### Verilen metin
Sonraki hükümdarlık yıllarında imparatorluk daha fazla dağılmıştır. Özellikle doğu bölgelerde kontrol tamamen yitirilmiş, Partlar Pers (İran veya Fars) topraklarını almaya başlamış ve Antiokus'un Helenistik( veya anti-Yahudi) aktiviteleri Yahudiye eyaletinde silahlı ayaklanmalara yol açmıştır — Makabi Ayaklanması (Hanuka Bayramı'nın tarihçesine bkz. Şabbat(Sebt) 21b, Babil Talmudu). Aynı anda hem Partlarla, hem Yahudilerle savaşmak zorunda kalan Seleukoslar hiçbir şey elde edemediler ve Antiokus MÖ 164 yılında çıktığı bir sefer sırasında öldü.
İç Savaş
IV. Antiokus Epifanes'in ölümünden sonra, Seleukos İmparatorluğu'nun istikrarsızlığı arttı. Sık sık çıkan iç savaşlar merkezi otoriteyi oldukça zayıflattı. Epifanes'in küçük oğlu, V. Antiokus Eupator, ilk tahhttan alınan Seleukos hükümdarı oldu. Onun yerine Seleukos IV'ün oğlu, I. Dimitrius Sotir, MÖ 161'de geçti. Dimitrius Yahudiye eyaletinde merkezi otoriteyi yeniden sağlamaya çalıştı, ancak o da MÖ 150 yılında İskender Balas tarafından tahttan indirildi — Balas, Epifanes'in oğlu olduğunu iddia eden (Mısır destekli) bir sahtekardı.İskender Balas MÖ 145 yılında Dimitrius I'in oğlunun, II. Dimitrius Nikator, onu tahtından etmesine kadar hüküm sürdü. Demetrius II imparatorluğun tamamını kontrol edemedi. Kendisi Babil ve doğu Suriye'yi yönettiği sırada Balas'ın kalıntıları da — Balas'ın oğlu Antiokus IV ve gespeden general Diodotus Trifon — Antakya ve çevresini yönettiler.
Bu arada, imparatorluğun topraklarının ayrılması da devam etti. MÖ 143'ten itibaren, Yahudiler bağımsızlıklarını Makabi adı altında tam anlamıyla kazandılar. Partlıların işgali de ilerlemeye devam etti. MÖ 139'da, II. Dimitrius Partlar tarafından mağlubiyete uğratıldı ve tutsak edildi. Böylece bütün İran Platosu, Patlıların eline geçti. Dimitrius Nikator'un kardeşi, Antiokus VII, güçlü bir donanma kurmayı başarabildi ama kara ordusu Partlara karşı hiçbir şey yapamıyordu. MÖ 129 yılında Partlara katşı yenildi ve savaşta öldürüldü. Ölümünün ardından Seleukoslar yıkılış devrine geçtiler. Ölümünden sonra, merkezi otorite yok oldu. Pek çok kişi Seleukos devletinin kalan parçalarını elde etmek için savaştı. Uzun süren bir iç savaş başladı.

### Ham veriler
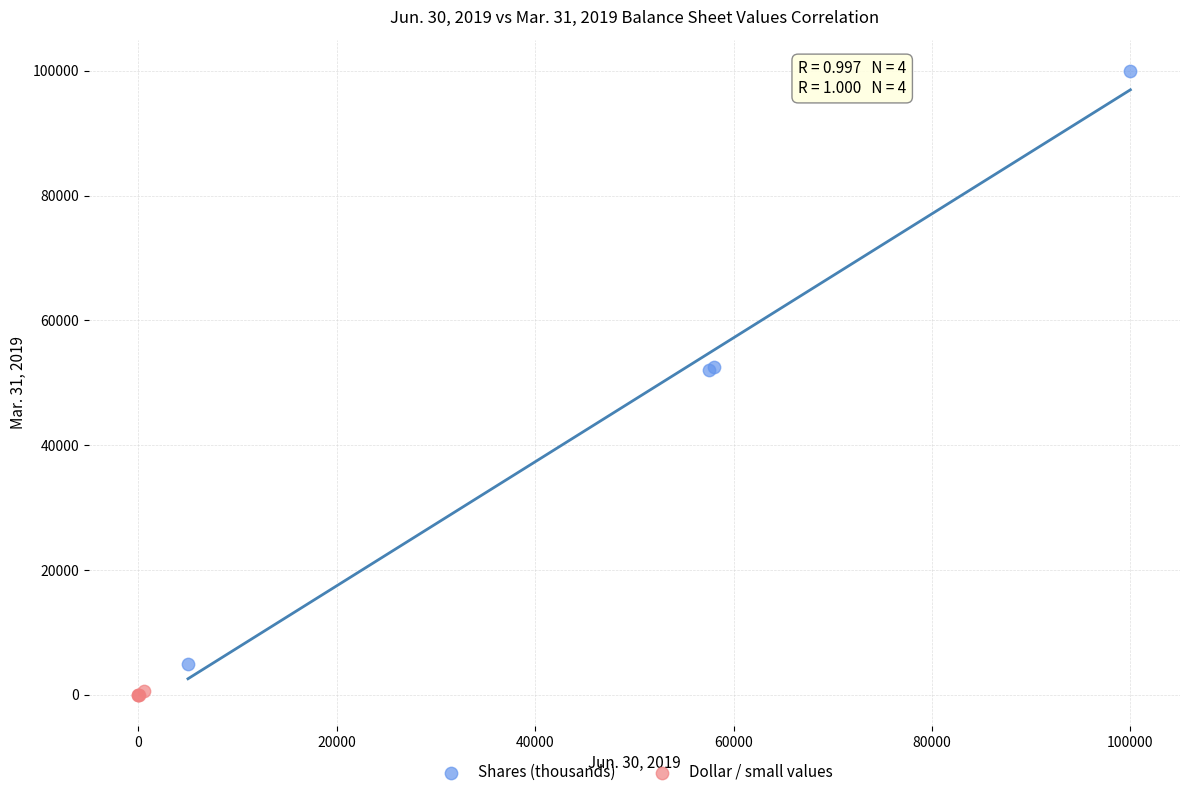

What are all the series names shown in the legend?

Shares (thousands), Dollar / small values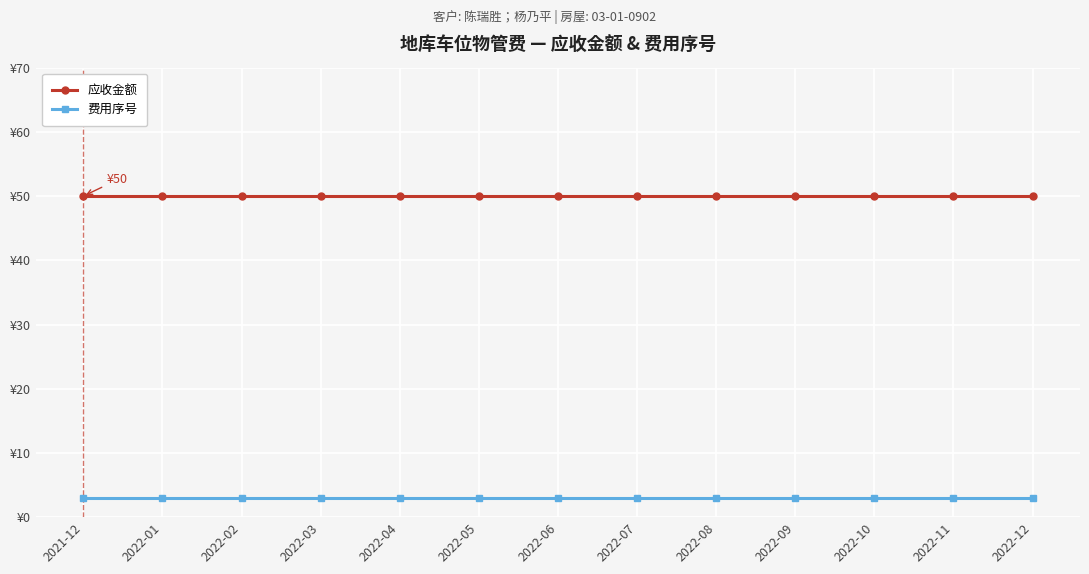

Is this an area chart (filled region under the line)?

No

### Yapılacaklar
(a) Seleukos İmparatorluğu hakkındaki metne göre II. Dimitrius hangi yılda Partlar tarafından yenilip tutsak edildi?
(b) Seleukos İmparatorluğu hakkındaki metni bittiği yerden sürdürün.

### Beklenen yanıtlar
(a) MÖ 139 yılında.

(b)
Çöküş MÖ 100 - MÖ 63
MÖ 100'den itibaren, güçlü Seleukos İmparatorluğu'ndan bir tek Antakya ve çevresindeki birkaç Suriye şehri kalmıştı. Güçlerinin büyük bir kısmını kaybetmelerine ve krallığın zayıflamasına rağmen soylular kralların seçiminde önemli rol oynamaya devam etti. Bu seçimleri genelde Ptolemaois hanedanının elindeki Mısır veya diğer dış güçler kontrol ediyordu. Seleukoslar bir süre daha ayakta kaldılar; çünkü hiçbir millet onların mirasını devralmak istemiyordu - Seleukoslar o bölgede bir tampon görevi görüyorlardı - ancak Pontus kralı Mithridates VI ve Romalı Sulla ile Anadolu'da yapılan savaşlarda da Seleukosları hiçbir ülke desteklemedi.Mitridates'in azimli yeğeni Büyük Tigranes, Ermenistan Kralı, iç karışıklıklar içinde bulunan güneye inme imkânını gördü. MÖ 83'te, bitmez tükenmez iç savaşı durdurmak amacıyla Suriye'ye girdi ve yakın bir süre sonra da kendisini Suriye kralı ilan ederek Seleukos Devleti'nin hemen hemen sonunu getirdi.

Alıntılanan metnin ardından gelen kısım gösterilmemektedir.